§ **WHAT IS EXPECTED**:
Please find the lines in the following records that hold "real", and copy them.

Extracted data entries
· · · · · · ·

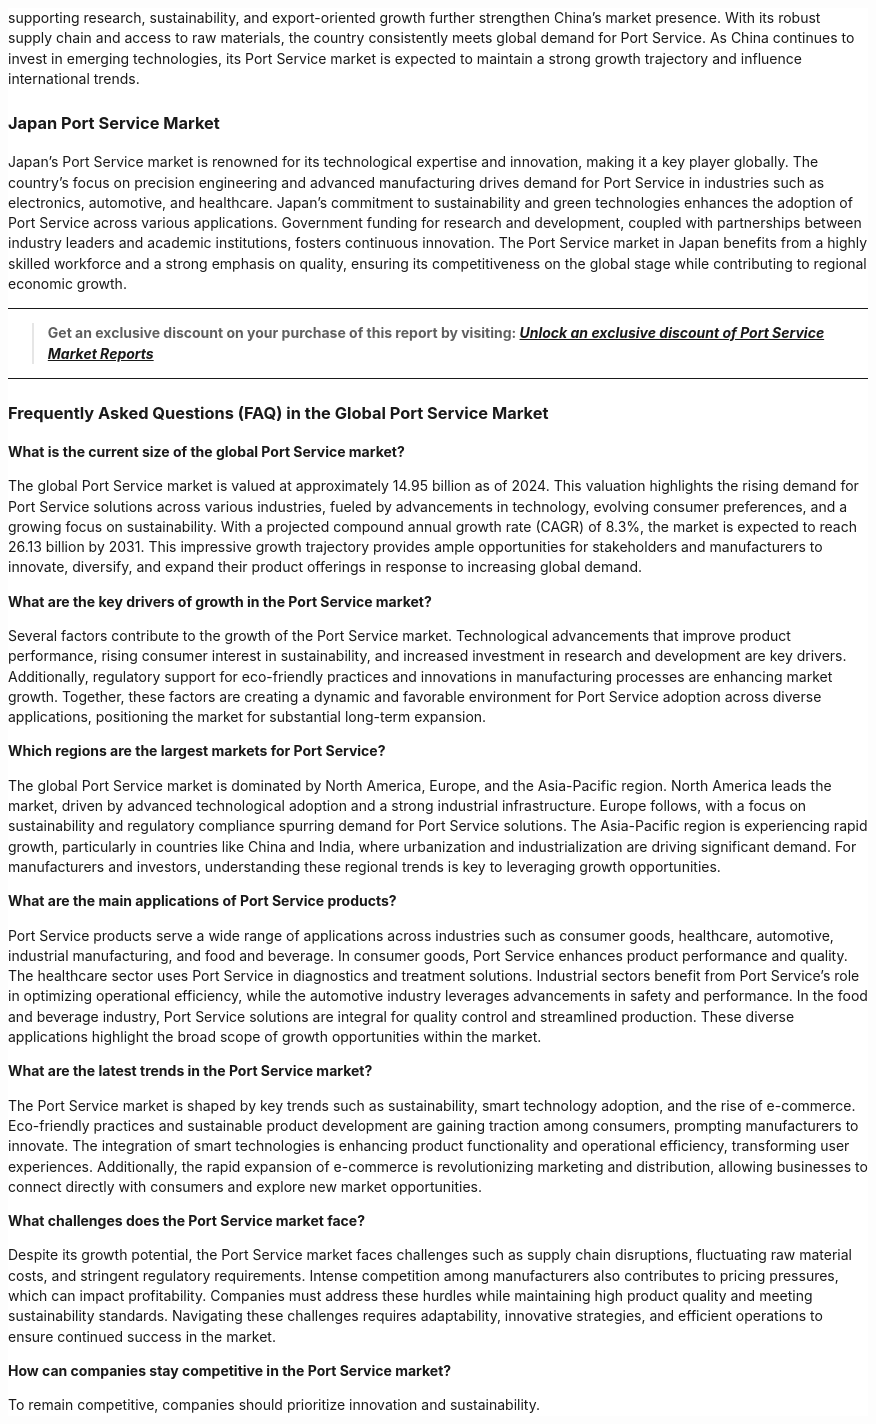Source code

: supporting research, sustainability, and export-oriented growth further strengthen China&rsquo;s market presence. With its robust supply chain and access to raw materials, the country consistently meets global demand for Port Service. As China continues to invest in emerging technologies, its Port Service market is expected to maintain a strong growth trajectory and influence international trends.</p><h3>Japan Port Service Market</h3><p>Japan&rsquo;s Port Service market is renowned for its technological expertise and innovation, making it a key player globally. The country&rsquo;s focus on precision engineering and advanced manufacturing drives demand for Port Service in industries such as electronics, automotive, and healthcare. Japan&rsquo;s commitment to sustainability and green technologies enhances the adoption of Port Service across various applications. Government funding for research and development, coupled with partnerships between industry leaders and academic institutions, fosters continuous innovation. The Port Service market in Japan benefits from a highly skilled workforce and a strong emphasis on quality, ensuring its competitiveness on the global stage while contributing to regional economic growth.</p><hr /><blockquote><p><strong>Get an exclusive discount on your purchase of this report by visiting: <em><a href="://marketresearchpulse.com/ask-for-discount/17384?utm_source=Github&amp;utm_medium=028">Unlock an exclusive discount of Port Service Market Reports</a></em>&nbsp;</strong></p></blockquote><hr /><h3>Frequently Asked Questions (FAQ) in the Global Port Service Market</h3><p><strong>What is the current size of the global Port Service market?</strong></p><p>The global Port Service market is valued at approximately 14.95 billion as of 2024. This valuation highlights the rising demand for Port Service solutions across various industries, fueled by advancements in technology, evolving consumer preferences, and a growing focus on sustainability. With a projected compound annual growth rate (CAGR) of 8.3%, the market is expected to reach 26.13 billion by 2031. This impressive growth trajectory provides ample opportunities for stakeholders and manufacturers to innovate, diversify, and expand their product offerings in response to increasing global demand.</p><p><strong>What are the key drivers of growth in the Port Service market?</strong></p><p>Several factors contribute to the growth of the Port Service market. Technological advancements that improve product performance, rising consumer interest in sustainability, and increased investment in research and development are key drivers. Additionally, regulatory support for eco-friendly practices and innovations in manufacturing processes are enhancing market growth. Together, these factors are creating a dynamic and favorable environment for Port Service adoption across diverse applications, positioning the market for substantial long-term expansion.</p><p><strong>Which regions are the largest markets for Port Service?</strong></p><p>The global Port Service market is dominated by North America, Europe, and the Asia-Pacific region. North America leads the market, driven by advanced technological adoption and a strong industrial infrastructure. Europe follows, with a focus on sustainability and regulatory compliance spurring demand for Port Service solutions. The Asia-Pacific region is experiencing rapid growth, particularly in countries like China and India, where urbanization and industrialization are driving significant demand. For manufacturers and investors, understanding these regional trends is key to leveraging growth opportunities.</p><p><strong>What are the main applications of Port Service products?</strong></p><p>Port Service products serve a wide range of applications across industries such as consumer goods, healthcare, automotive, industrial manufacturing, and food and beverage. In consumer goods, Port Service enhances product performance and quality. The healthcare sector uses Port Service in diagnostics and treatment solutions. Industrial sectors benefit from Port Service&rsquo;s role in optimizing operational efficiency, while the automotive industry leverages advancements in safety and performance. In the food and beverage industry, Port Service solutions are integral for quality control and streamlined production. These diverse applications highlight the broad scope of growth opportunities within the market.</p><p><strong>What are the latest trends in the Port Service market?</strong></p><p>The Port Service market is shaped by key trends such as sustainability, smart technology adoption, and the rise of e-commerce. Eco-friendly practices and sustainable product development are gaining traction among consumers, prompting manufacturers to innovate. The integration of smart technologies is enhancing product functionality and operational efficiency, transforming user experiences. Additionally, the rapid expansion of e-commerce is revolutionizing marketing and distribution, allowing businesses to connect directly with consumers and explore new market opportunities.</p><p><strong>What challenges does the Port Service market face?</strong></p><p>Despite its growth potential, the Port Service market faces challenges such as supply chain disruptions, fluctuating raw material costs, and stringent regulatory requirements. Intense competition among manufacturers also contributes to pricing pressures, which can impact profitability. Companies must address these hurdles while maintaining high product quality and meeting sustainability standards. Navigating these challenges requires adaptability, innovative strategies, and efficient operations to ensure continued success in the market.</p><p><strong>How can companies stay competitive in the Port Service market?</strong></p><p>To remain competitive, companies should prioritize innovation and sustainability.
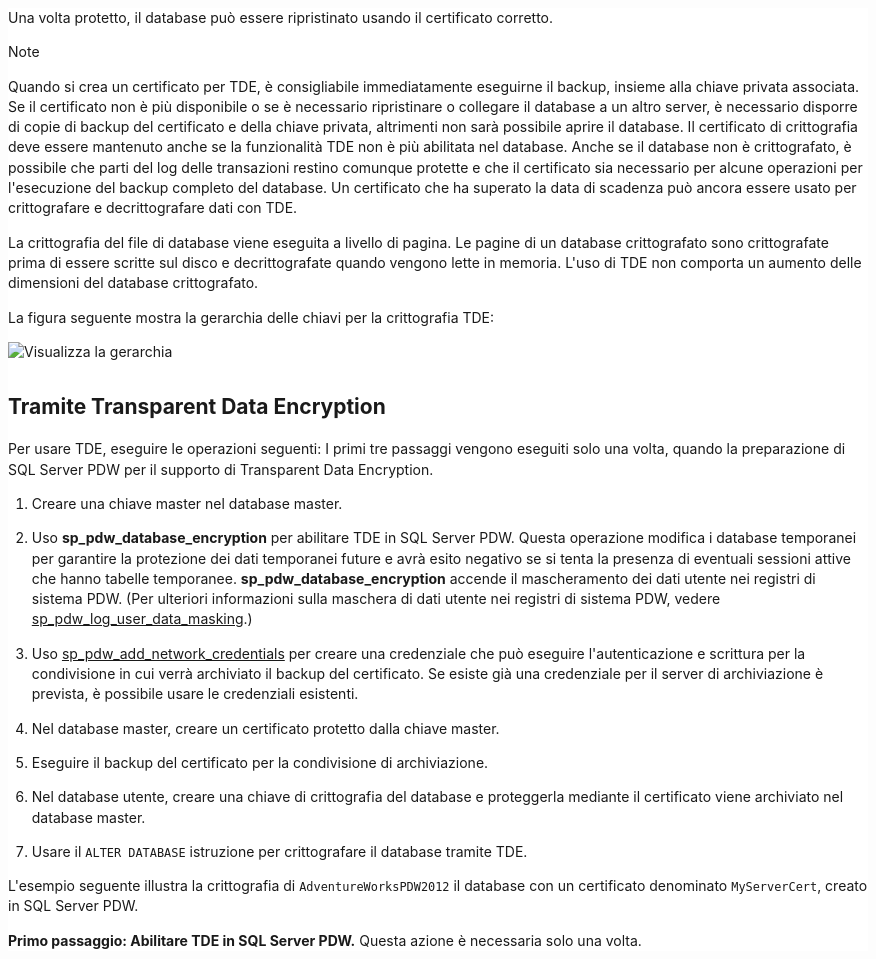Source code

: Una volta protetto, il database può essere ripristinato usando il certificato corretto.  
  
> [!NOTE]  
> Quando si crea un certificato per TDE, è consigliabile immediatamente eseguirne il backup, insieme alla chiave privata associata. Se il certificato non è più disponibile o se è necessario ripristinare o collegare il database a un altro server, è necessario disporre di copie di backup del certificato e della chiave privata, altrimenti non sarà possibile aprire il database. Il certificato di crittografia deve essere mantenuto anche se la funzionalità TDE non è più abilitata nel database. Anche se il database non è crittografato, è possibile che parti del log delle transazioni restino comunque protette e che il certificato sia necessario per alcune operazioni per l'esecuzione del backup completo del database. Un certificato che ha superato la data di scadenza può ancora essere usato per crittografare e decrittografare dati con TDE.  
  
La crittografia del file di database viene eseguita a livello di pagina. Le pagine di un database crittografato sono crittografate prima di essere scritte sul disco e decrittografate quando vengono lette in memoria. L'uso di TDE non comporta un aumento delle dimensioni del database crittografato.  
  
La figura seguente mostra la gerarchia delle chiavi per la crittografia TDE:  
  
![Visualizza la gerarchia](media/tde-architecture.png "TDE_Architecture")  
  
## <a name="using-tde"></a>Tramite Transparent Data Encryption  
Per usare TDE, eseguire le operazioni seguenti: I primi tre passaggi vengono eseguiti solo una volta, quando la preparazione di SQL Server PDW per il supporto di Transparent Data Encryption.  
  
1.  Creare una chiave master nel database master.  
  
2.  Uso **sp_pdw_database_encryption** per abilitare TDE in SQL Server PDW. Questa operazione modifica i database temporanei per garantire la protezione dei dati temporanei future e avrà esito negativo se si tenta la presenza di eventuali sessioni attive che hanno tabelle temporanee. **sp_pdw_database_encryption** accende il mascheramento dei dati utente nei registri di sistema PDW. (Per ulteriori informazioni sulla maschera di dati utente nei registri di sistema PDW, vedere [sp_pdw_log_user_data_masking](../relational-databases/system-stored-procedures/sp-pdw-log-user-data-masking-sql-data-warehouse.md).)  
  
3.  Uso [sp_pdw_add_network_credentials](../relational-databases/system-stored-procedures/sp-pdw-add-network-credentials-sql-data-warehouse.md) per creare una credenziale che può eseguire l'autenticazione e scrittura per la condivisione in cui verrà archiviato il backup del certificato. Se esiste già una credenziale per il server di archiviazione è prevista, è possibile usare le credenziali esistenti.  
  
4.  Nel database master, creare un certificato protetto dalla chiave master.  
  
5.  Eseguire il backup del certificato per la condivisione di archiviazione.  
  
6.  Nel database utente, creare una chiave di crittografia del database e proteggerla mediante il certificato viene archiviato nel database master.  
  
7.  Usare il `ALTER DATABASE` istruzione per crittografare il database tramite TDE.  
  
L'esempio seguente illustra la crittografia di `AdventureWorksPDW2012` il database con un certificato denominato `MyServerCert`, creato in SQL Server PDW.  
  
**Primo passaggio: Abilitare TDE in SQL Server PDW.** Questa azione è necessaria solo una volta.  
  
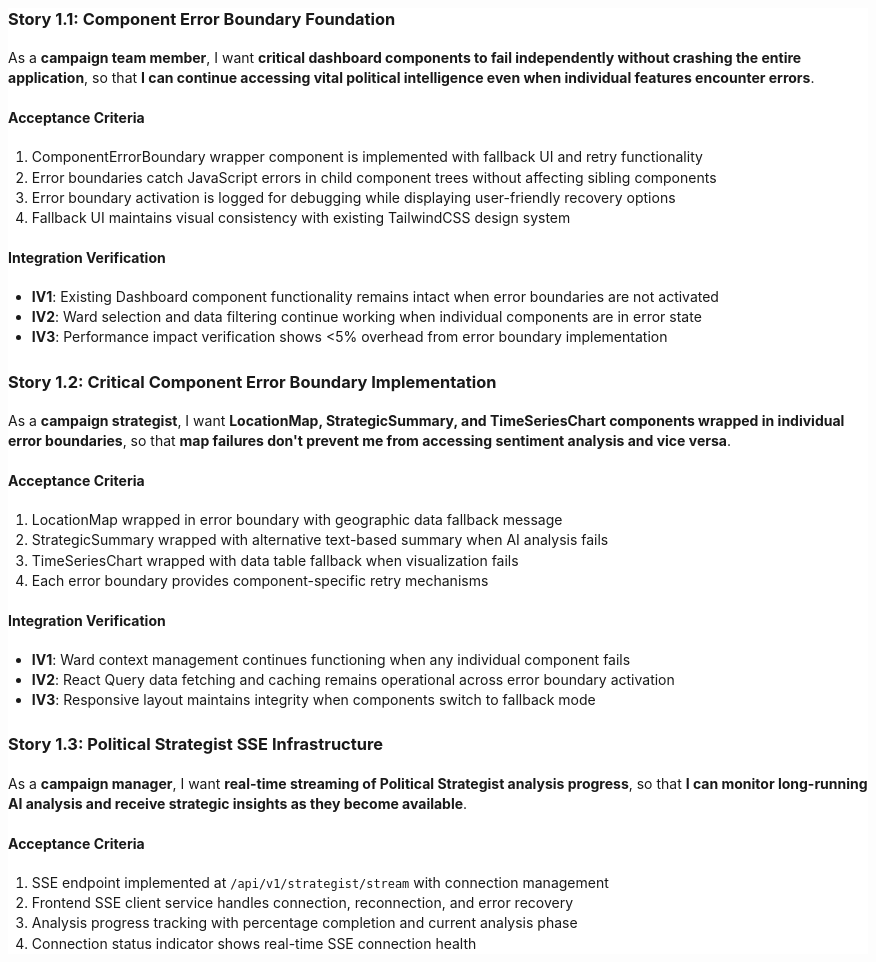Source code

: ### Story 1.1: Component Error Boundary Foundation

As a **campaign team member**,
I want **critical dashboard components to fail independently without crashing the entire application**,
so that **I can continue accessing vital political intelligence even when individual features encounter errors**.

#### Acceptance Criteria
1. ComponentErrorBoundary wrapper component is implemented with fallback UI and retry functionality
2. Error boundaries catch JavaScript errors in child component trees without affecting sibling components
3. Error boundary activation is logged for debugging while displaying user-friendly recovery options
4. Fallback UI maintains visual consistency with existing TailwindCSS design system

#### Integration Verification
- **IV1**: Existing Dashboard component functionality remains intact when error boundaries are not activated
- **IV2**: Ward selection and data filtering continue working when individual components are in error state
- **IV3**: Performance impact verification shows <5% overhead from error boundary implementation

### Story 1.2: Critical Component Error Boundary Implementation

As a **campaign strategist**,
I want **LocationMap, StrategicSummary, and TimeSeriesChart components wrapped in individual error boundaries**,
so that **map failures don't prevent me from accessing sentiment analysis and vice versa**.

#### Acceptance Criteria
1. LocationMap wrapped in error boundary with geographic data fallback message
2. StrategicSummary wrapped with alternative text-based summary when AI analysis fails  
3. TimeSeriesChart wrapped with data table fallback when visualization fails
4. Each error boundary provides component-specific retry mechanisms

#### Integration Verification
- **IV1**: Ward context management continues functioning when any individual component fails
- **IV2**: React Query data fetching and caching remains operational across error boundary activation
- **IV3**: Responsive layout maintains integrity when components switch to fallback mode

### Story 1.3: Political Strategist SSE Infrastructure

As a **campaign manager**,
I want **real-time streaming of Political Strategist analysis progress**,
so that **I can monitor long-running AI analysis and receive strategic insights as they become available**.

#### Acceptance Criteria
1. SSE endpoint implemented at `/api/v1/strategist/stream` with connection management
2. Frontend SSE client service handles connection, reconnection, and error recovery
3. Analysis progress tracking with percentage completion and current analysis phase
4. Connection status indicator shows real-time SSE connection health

· · · · · · ·

§ **YOUR SOLUTION**:
I want **real-time streaming of Political Strategist analysis progress**,
4. Connection status indicator shows real-time SSE connection health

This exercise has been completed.